### Information provided

-------

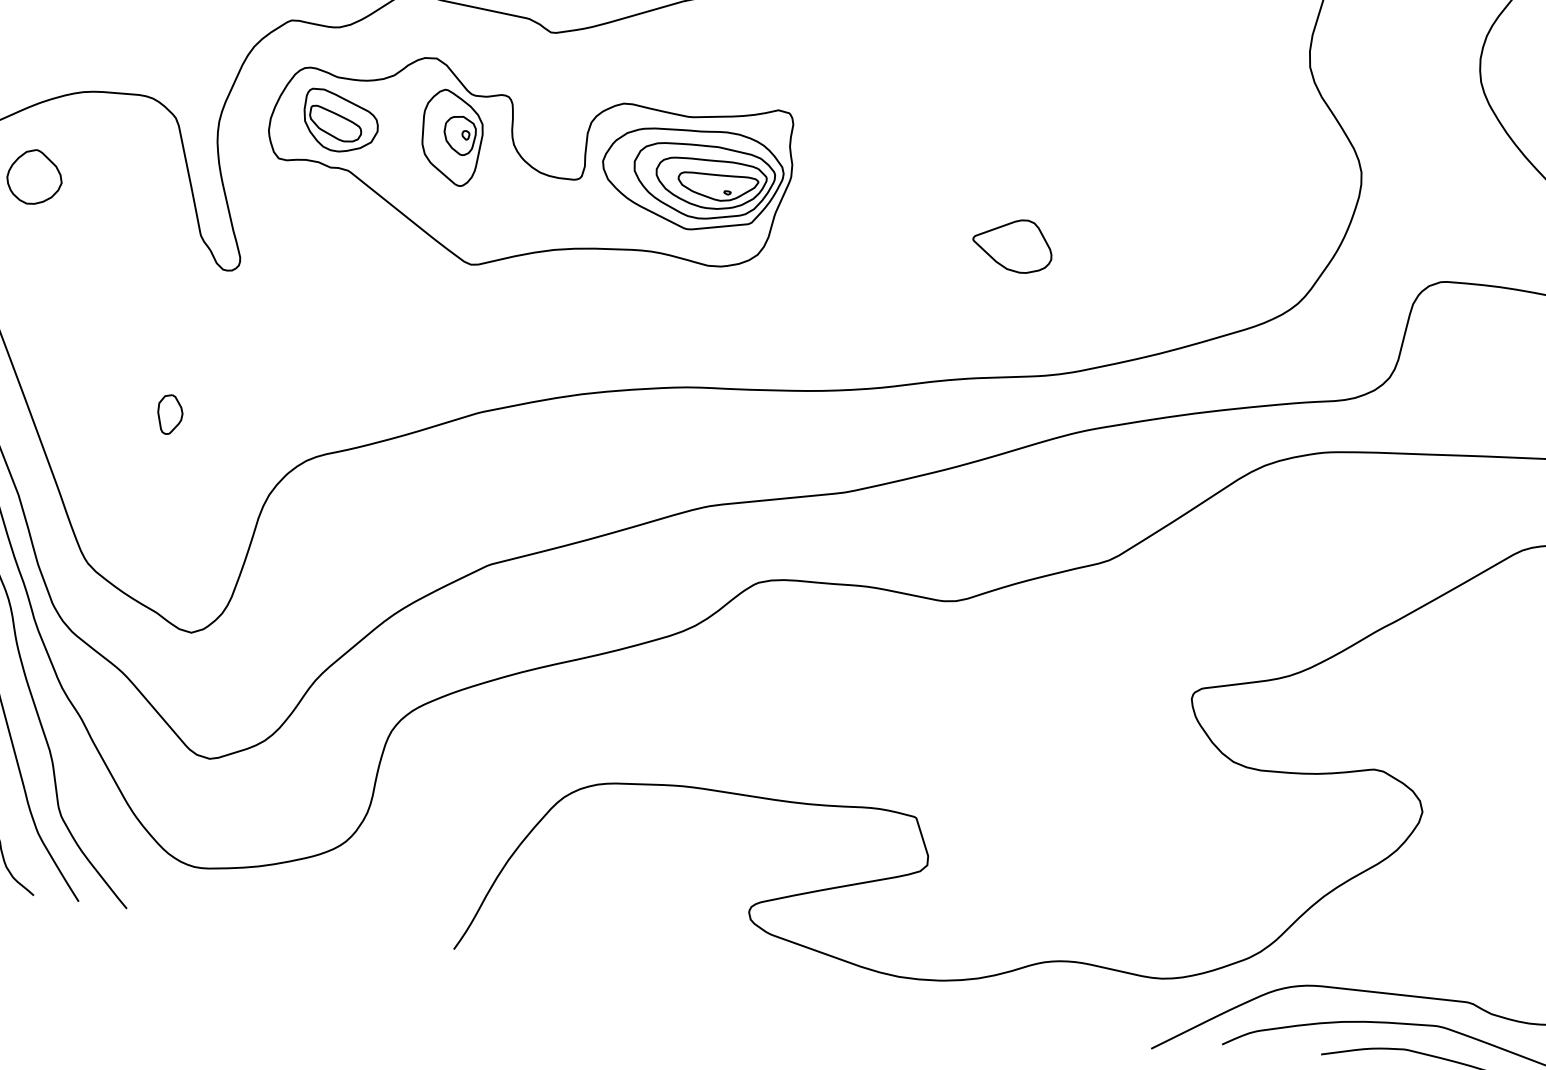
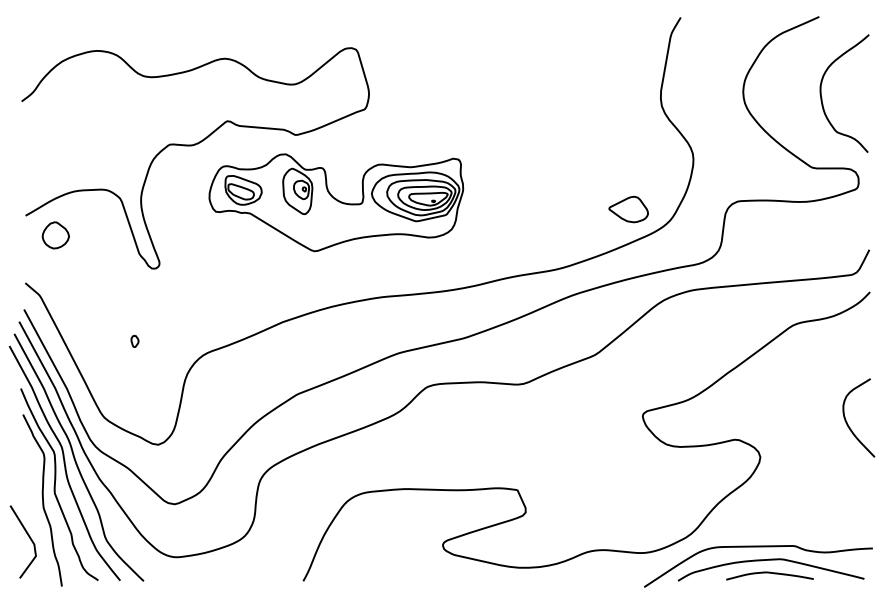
part: (528, 170) -> (336, 202), moved
part: (1012, 245) -> (628, 209), moved
part: (168, 414) -> (134, 341), size x0.6

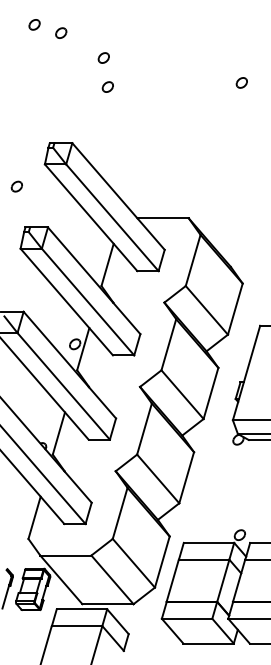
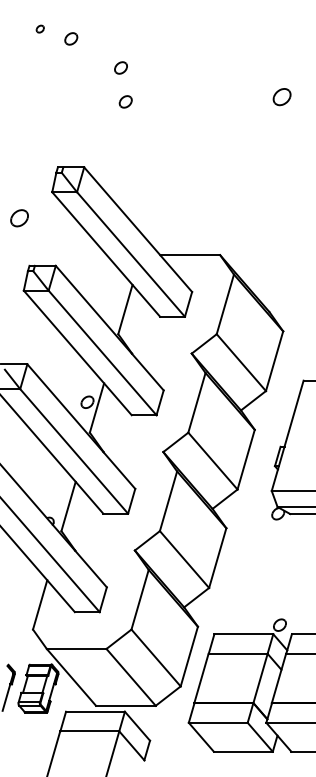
part: (34, 24) -> (40, 28), size x0.6
part: (242, 82) -> (282, 96), size x1.4
part: (16, 186) -> (19, 217), size x1.4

-------

### Assigned task
Of the entries above, print exactly those lines that run from the one containing "part: (1012, 245) -> (628, 209), moved" through the last line, excluding any pictures.

### Result for this task
part: (1012, 245) -> (628, 209), moved
part: (168, 414) -> (134, 341), size x0.6

part: (34, 24) -> (40, 28), size x0.6
part: (242, 82) -> (282, 96), size x1.4
part: (16, 186) -> (19, 217), size x1.4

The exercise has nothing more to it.